There's an old poem that goes something like this.  I don't know who the author is:

Cleaning and scrubbing can wait till tomorrow, 
but babies grow up, as we've learned to our sorrow. 

So quiet down cobwebs and dust go to sleep. 
I'm rocking my baby and babies don't keep.


----------



## DGM (Aug 2, 2018)

jujube said:


> There's an old poem that goes something like this.  I don't know who the author is:
> 
> 
> "but babies grow up, as we've learned to our sorrow"..........As I have always said "little kids:  Little problems.  Big kids:  Big  problems"
> .


----------



## RadishRose (Aug 2, 2018)

What a life change! It's all good.


----------



## hearlady (Aug 6, 2018)

This story brings years. You and the baby have each been given a gift. I salute you Sally!


----------



## moviequeen1 (Aug 6, 2018)

Hi Sally,what a thoughtful,caring person you are to take care of your grand nephew. You deserve the'Mother of the Year Award' Sue


----------



## DaveA (Aug 6, 2018)

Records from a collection

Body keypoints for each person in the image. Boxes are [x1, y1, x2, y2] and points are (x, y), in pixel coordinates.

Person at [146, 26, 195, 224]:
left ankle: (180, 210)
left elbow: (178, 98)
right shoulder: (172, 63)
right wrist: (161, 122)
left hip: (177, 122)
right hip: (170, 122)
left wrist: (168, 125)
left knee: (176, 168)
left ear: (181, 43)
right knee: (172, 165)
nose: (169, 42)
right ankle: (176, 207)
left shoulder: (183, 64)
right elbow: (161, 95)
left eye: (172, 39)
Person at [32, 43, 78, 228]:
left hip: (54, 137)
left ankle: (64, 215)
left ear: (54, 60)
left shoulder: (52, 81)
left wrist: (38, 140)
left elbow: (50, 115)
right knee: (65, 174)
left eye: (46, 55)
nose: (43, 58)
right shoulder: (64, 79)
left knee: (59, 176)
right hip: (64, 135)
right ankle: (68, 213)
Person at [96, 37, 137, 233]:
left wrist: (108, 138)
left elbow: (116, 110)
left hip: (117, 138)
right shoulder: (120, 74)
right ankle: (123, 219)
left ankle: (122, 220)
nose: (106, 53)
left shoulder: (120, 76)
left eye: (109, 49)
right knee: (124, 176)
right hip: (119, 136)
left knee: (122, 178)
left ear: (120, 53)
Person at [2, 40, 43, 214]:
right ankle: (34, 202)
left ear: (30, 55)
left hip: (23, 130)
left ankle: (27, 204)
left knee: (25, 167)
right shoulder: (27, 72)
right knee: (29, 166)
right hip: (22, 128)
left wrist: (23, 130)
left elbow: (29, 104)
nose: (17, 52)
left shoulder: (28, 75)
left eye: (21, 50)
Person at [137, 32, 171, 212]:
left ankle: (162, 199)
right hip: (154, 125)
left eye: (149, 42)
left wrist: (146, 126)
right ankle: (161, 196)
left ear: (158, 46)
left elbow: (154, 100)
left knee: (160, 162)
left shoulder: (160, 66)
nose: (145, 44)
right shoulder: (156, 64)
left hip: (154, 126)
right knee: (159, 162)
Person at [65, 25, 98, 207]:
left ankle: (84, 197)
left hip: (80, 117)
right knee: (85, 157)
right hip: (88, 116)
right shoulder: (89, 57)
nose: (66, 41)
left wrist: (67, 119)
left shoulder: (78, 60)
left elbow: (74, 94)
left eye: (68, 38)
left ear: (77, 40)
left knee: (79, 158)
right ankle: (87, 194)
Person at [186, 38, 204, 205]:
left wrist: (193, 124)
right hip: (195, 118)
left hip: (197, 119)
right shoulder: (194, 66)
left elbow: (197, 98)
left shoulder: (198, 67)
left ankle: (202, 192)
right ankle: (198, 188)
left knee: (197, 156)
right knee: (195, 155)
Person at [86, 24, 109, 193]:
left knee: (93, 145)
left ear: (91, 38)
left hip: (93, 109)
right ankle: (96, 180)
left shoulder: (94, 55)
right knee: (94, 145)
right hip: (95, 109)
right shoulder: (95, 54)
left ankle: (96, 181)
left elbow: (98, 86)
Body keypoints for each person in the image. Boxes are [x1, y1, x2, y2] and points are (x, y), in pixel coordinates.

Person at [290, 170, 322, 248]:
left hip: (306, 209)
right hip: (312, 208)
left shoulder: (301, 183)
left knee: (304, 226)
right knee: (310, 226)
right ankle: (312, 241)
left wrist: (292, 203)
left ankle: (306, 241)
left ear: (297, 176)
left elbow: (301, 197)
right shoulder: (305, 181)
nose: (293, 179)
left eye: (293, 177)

* [Directions]: Continue the forum thread about caring for a grand nephew, starting right after its last line. These items are separate material and are not part of the forum thread.

* [Solved problem]:
jujube said:


> There's an old poem that goes something like this.  I don't know who the author is:
> 
> Cleaning and scrubbing can wait till tomorrow,
> but babies grow up, as we've learned to our sorrow.
> ...



And there's a lot of truth in that little poem.  We've worked our way through kids, grandkids and now great grands.  They are a delight and the years do slip by very rapidly.  For many of us, the child that you rocked and cuddled with many years ago is now being called grampa and/or gramma when at family gatherings.  At these gatherings I sometimes turn my head to respond when some little voice says, "Grandpa" and then I realize the little one is addressing my son.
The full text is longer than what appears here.